TEXTE SOURCE:
=====
Le Grand Bain est en fait votre deuxième long métrage en tant que cinéaste. Il y a quatorze ans, en effet, vous coréalisiez Narco avec Tristan Aurouet. Pourquoi avoir attendu si longtemps avant de remettre la main à la pâte?
Je crois tout simplement que j’ai mis du temps à en faire un deuxième parce que cette première expérience avait été assez douloureuse à l’époque. Tout m’avait semblé très laborieux, très fastidieux, très complexe à mettre en oeuvre. Alors que là, j’ai vraiment eu l’impression de flotter avec mes acteurs. L’écriture du Grand Bain a pourtant été relativement longue. Elle a duré à peu près deux ans et demi. C’est un projet qui demandait beaucoup d’énergie. Afin de réunir tous les comédiens, déjà. Et puis le tournage s’est quand même étiré sur quinze semaines et demie, ce qui est relativement rare en France. Il fallait diriger tous ces gens de façon collective dans une piscine extrêmement bruyante. Mais voilà, chaque jour je m’étonnais de ne pas sentir l’effort, de ne jamais être fatigué. D’avoir toujours le même entrain, la même envie. Cette espèce d’enthousiasme permanent et de joie à aller travailler m’a un peu scié compte tenu de ce que j’avais ressenti il y a quatorze ans.
=====
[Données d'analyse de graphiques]
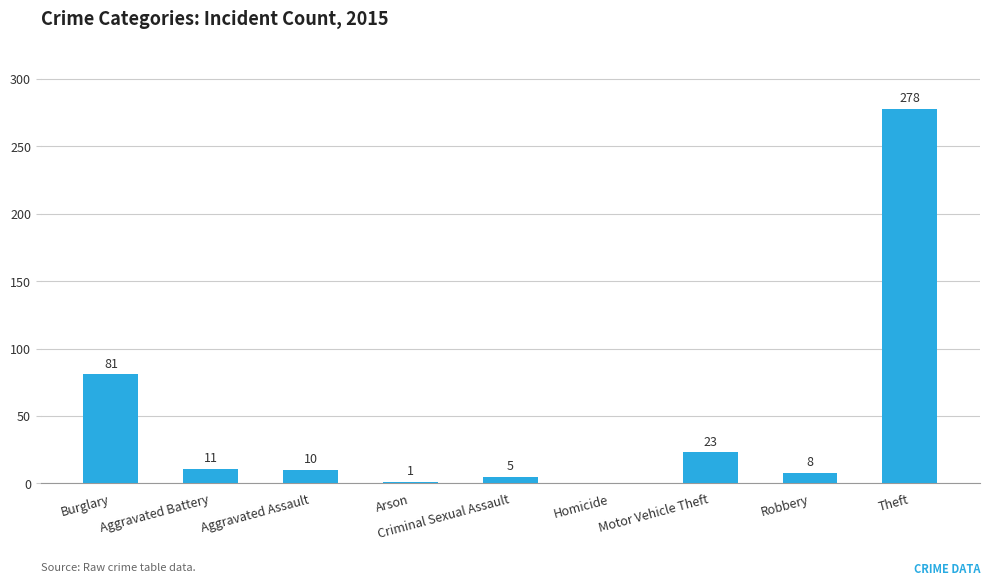

What is the change in value from Homicide to Robbery?

+8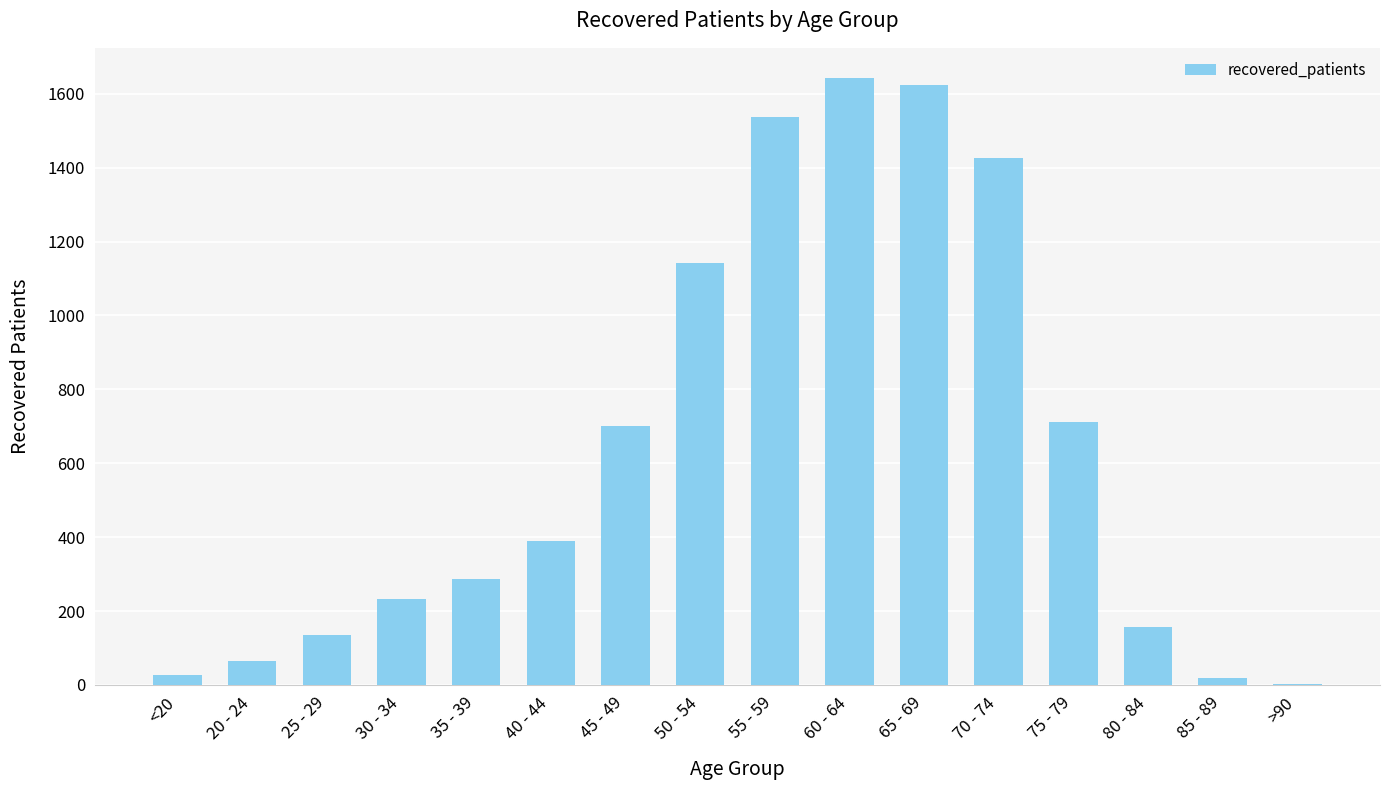

How many distinct data groups are displayed?

1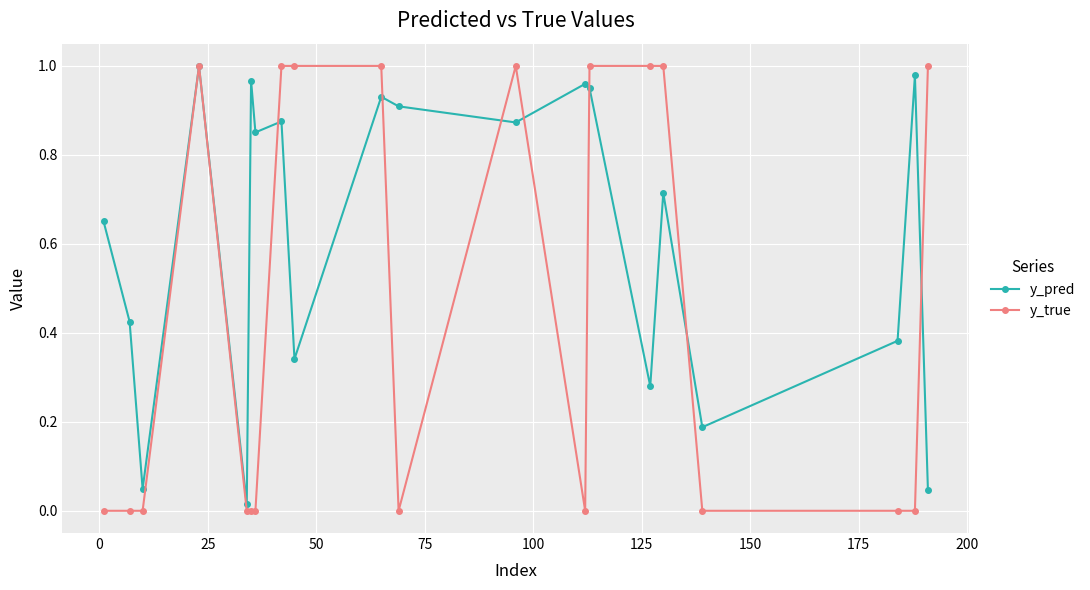

Which series has the largest total across all categories?

y_pred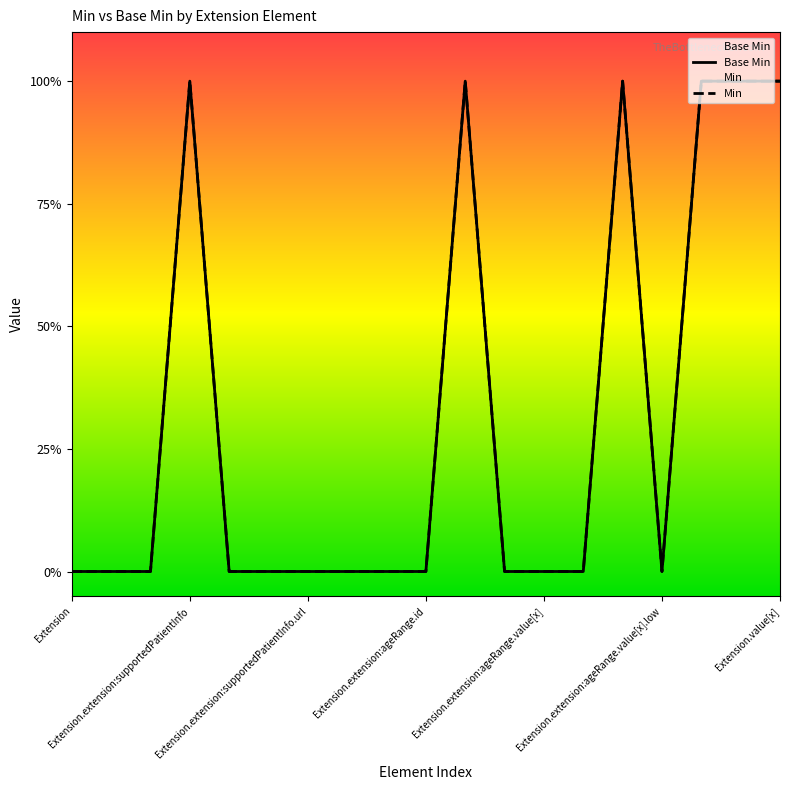

How many interior local peaks does the Min series have?

3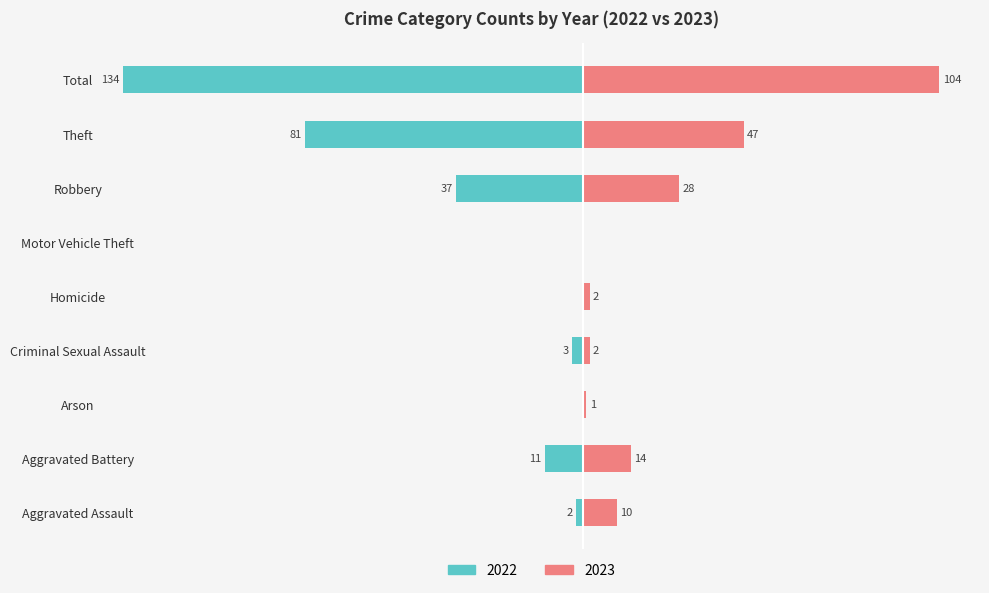

At how many categories does at least one series exceed 7?

5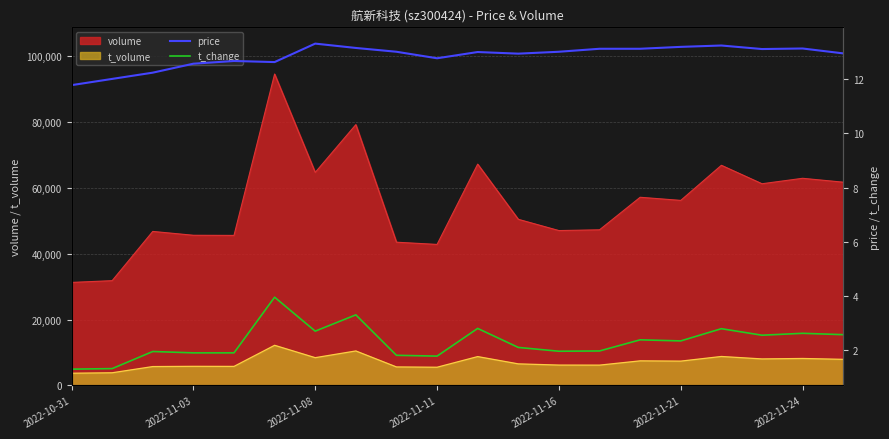

At 10, list the series in order from largest to smallest.

price, t_change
=====
TRAVAIL À FAIRE:
1 - Selon l'entretien sur Le Grand Bain, combien de temps le tournage du film a-t-il duré ?
2 - Rédigez la suite de l'entretien sur Le Grand Bain en reprenant après sa dernière phrase.

RÉPONSES ATTENDUES:
1 - Le tournage a duré quinze semaines et demie.

2 -
Ça demande beaucoup de rigueur d’orchestrer un film choral comme celui-là?
Ça demande une rigueur particulière, oui. Ça fait appel à quelque chose qui vous dépasse un peu, c’est-à-dire que je ne suis pas du tout autoritaire dans la vie, par exemple. Là, il fallait que je le sois mais tout en préservant un certain élan de mon équipe et de mes acteurs, qui prenaient énormément de plaisir à se voir tous les jours et à tout partager. Donc vous vous retrouvez face à un groupe souvent hilare que vous devez ordonner tout en le gardant désordonné (sourire). Il faut que ça reste un joyeux bordel tout en étant une machine qui avance et un film qui se fait. C’est quelque chose que je connais bien en tant que comédien, évidemment. Il y a des tournages qui durent sept semaines et qui m’épuisent, et puis celui-là j’ai eu le sentiment que j’aurais encore pu continuer trois mois comme ça. Je crois que ça m’a fait du bien de ne pas faire l’acteur, aussi. Réaliser, ça m’a mis un peu en vacances de moi-même.
Côté casting, est-ce qu’il y avait un peu l’envie de faire un film de copains?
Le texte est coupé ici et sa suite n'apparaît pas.